I pretty much stopped and let everyone overtake me and had to stop doing tumble turns as I was so cooked.
If you’re too tired to flip turn, I think your overall training load is too high.
Sometimes I think the mental effort of 3 sports makes it hard to get good workouts because your brain is just tired from pushing. That’s also a good reason to cut back a bit, if telling yourself to “stop swimming so slowly” (which is how I got a good workout this morning after 3 slow days in the pool - but I’m doing nowhere near your volume). But you sound both physically and mentally fatigued.
I’m in the middle of a 70.3 program and it’s going well, but I seem to really struggle sometimes with fatigue when I’m swimming. It’s normally when I’ve had a hard/long run the day before, then my swimming goes to shit. I can move days around, but not always. I’m in OK swim shape so that’s not the issue. We are doing up to 5km a session. The other week we had 5 x 300m (in a 50m pool) as part of a main set on a 4.45 time cycle and I was coming in around 4.15, so 1.25min/100m pace and that felt OK. Yesterday we had 4 x 400s and that was on a 6.40 time cycle, the first one I came in 6min (1.30 pace) and then they just got slower, the last being 6.45. I pretty much stopped and let everyone overtake me and had to stop doing tumble turns as I was so cooked.
I’m eating/sleeping/hydrating OK. I’ve started taking gels for the longer 5km sessions (hasn’t helped). Is there much I can do to avoid or reduce the amount of fatigue I’m carrying in to my swims? The runs tend to be quite hard on this program, a lot at or near race pace. e.g sunday’s long run (1.45) included 4 x 11min at race pace with 2.5 recovery.
I’ve often thought about starting a thread on this same topic, so I’m glad you did. I’m a slower swimmer than you, but experience the same thing. As I get deeper into training, my swimming declines noticeably. In the early stages of training as I round into shape, I’ll swim in the low 130s/ 100. At the end of a training block, it will be about 8-10 secs slower per 100. I might start out just a couple of seconds slower, but sometimes by the end of a workout I’ve gone off a cliff. What’s worse is that I feel like trash and it’s really not a lot of fun. I bounce back okay when I taper for a race or after a cut-back week, which is usually every fourth week in my training, but the other weeks can have some very unpleasant swims.

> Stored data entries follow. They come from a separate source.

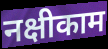
नक्षीकामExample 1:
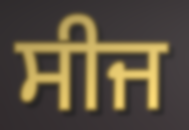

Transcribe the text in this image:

ਸੀਜ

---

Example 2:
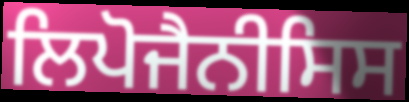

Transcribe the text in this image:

ਲਿਪੋਜੈਨੀਸਿਸ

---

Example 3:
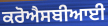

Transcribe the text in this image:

ਕਰੋਐਸਬੀਆਈ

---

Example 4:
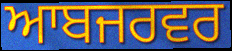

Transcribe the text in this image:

ਆਬਜਰਵਰ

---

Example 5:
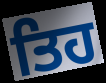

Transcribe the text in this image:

ਤਿਹ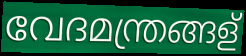
വേദമന്ത്രങ്ങള്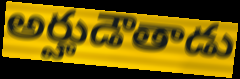
అర్హుడౌతాడు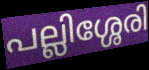
പല്ലിശ്ശേരിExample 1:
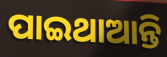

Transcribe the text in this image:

ପାଇଥାଆନ୍ତି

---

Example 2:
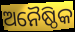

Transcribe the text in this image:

ଅନୈଷ୍ଠିକ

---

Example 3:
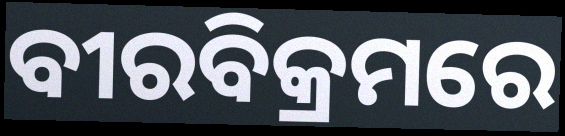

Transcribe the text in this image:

ବୀରବିକ୍ରମରେ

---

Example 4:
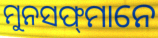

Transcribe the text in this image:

ମୁନସଫ୍‍ମାନେ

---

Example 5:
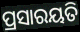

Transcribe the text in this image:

ପ୍ରସାରୟତି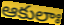
ఆకులాః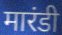
मारंडी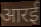
आरईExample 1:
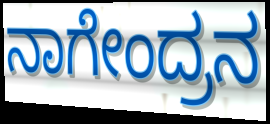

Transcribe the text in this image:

ನಾಗೇಂದ್ರನ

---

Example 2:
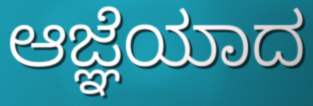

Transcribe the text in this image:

ಆಜ್ಞೆಯಾದ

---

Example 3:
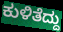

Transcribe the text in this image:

ಕುಳಿತೆದ್ದು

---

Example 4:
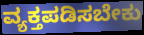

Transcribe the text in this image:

ವ್ಯಕ್ತಪಡಿಸಬೇಕು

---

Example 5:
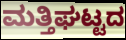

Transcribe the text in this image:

ಮತ್ತಿಘಟ್ಟದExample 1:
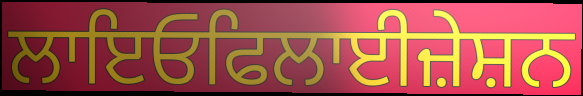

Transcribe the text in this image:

ਲਾਇਓਫਿਲਾਈਜ਼ੇਸ਼ਨ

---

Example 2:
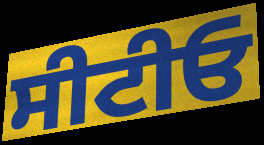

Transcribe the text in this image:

ਸੀਟੀਓ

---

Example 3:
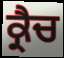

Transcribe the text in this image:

ਕ੍ਰੈਚ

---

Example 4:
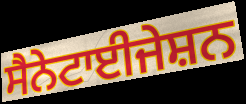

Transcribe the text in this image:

ਸੈਨੇਟਾਈਜੇਸ਼ਨ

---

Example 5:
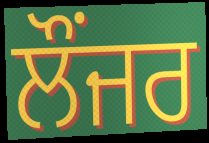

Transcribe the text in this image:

ਲੌਂਜਰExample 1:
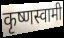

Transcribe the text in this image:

कृष्णस्वामी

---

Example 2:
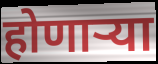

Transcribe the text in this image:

होणार्‍या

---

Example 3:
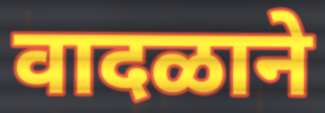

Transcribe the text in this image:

वादळाने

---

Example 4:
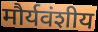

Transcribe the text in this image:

मौर्यवंशीय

The cause is obvious-- my training on the bike and run is zapping my legs and other muscles. I’ve never really been sure what to do though. Given that the bike and run legs are more important, I’m loath to cut back there. Plus, neither my run nor bike suffer as big a drop-off when fatigue builds. As long as I’m hitting those workouts I don’t see the need to lower volume or intensity. At the same time, I don’t want to spend less time in the pool because already I don’t swim all that much-- just three times/ 9k per week in preparation for a 70.3. So basically, I just accept that a lot of my swim sessions will be a slow slog, which I’m not sure is the correct approach.
Given that the bike and run legs are more important, I’m loath to cut back there.
As SnappingT said above, this mentality is why so many triathletes fail to make significant improvements in their swimming. Why are they more important? Because they’re longer? If you’re getting out of the water thrashed in a race, you’re not going to bike and run any better. Why not swim faster/same on less energy?